→ EXTRACT:
___
# Find the derivative of inverse of this function

1. May 27, 2013

### utkarshakash

1. The problem statement, all variables and given/known data
Let f be a real valued differentiable function defined in (-1,1). If f(0)=2 and $f'(x)=f(x)+e^x(\sqrt{x^4+1})$ , then find $\frac{df^{-1}(x)}{dx}$ at x=2.

2. Relevant equations

3. The attempt at a solution
$\frac{dy}{dx}=y+e^x \sqrt{x^4+1} \\ dy=(y+e^x \sqrt{x^4+1})dx$

Integrating both sides
$y=xy+\int (e^x\sqrt{x^4+1})dx$

I don't know the integration ahead.

2. May 27, 2013

### Curious3141

You can't separate variables like that. Your solution of the d.e. is wrong.

But in any case, you don't need to solve that d.e. Do you know how to find the derivative of an inverse function at a given point without actually finding the inverse explicitly?

You might want to take a look at an earlier post of mine: https://www.physicsforums.com/showpost.php?p=4296589&postcount=9

3. May 27, 2013

### utkarshakash

OK. I followed your method and got the answer as 1/3. Is this correct?

4. May 28, 2013

Correct.
___
→ INFORMATION SHOWN:
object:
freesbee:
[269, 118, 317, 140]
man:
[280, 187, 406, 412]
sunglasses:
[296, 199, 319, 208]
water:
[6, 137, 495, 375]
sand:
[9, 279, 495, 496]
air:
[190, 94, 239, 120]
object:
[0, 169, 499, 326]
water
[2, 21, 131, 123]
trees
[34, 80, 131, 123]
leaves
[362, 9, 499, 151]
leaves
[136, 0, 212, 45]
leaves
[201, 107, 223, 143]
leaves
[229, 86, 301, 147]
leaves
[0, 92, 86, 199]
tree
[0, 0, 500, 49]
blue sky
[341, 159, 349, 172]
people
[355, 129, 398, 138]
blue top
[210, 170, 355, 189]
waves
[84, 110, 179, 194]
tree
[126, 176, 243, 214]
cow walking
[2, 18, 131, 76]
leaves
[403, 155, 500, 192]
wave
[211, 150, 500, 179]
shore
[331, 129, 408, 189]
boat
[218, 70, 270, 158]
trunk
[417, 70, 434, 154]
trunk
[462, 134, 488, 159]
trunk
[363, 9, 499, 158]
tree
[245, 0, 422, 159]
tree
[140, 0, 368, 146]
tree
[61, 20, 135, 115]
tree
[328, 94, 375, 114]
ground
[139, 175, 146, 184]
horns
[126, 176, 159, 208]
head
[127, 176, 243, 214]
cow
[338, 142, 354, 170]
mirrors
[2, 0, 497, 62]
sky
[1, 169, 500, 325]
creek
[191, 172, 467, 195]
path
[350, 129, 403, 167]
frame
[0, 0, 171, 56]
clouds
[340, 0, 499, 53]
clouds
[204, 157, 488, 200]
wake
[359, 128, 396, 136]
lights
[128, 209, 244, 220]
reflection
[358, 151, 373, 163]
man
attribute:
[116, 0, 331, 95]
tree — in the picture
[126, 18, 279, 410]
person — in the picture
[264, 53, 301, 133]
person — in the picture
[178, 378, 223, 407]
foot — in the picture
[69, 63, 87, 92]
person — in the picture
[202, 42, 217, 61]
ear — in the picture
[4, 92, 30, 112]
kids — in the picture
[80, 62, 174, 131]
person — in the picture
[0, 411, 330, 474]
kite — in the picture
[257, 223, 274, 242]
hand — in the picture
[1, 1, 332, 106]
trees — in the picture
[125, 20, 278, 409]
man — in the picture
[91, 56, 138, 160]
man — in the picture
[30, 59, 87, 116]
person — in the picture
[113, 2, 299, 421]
___
→ TASK REQUIREMENTS:
1. In the forum thread, what value did utkarshakash get for the derivative of the inverse function at x=2?
2. List the headings of the numbered sections in utkarshakash's first post of the forum thread.

→ LIST OF SOLUTIONS:
1. 1/3

2.
1. The problem statement, all variables and given/known data
2. Relevant equations
3. The attempt at a solution